In order to successfully seek to challenge a decision by way of judicial review, a party must have “sufficient interest in the matter to which the application relates” (section 31(3) Senior Courts Act 1981). On a positive note for ClientEarth, the court concluded that they had standing to bring the claim on a public interest basis.  The reasoning given was “because the subject-matter of the claim falls within [ClientEarth’s] area of expertise (the environment) and its mission to ensure that public bodies act in accordance with their legal obligations in relation to the climate crisis”.

However, the court concluded that ClientEarth's grounds of challenge were unarguable and had no realistic prospects of success.

In respect of grounds 1 and 2, the court concluded that the court may not substitute its own view if the FCA's assessment is rational. The court's view was that the FCA's interpretation of Article 16 was correct on a natural reading and that no further detail was required in the prospectus in respect of the issuer's assessment of risk and materiality of those risks. As such, the court was not inclined to interfere with the FCA's exercise of judgment, as an expert regulator, as to whether the requirements for the content of the prospectus had been met. There was no error of law identified.

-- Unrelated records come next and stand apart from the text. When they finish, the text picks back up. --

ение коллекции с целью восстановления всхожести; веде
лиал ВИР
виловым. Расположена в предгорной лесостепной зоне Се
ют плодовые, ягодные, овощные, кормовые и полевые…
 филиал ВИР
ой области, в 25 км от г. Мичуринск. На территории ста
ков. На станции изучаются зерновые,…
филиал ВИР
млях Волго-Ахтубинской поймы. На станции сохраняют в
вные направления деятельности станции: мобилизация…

In respect of ground 3, ClientEarth did not agree with the FCA that the prospectus contained sufficient information to comply with Article 6. However, the court noted that the Paris Agreement was identified in the prospectus as a material risk, with ClientEarth and Ithaca’s differing views as to the compatibility of Ithaca’s plans with the Paris Agreement being recorded within the prospectus. Ultimately, the court found that ClientEarth had failed to come close to demonstrating that the FCA had acted irrationally in reaching its decision, noting that this is a “high hurdle to overcome”.

Comment

The court has again taken a hands-off approach to challenges of this nature. Although unsuccessful in this claim, ClientEarth are certainly keeping the issue of the environment and climate change on the agenda of big corporates and those who regulate them, as well as on the public's radar, as a result of its various legal challenges.

We have previously written about other novel ways in which parties have brought climate change litigation. As set out in that article, we expect such claims to continue throughout 2024 and beyond.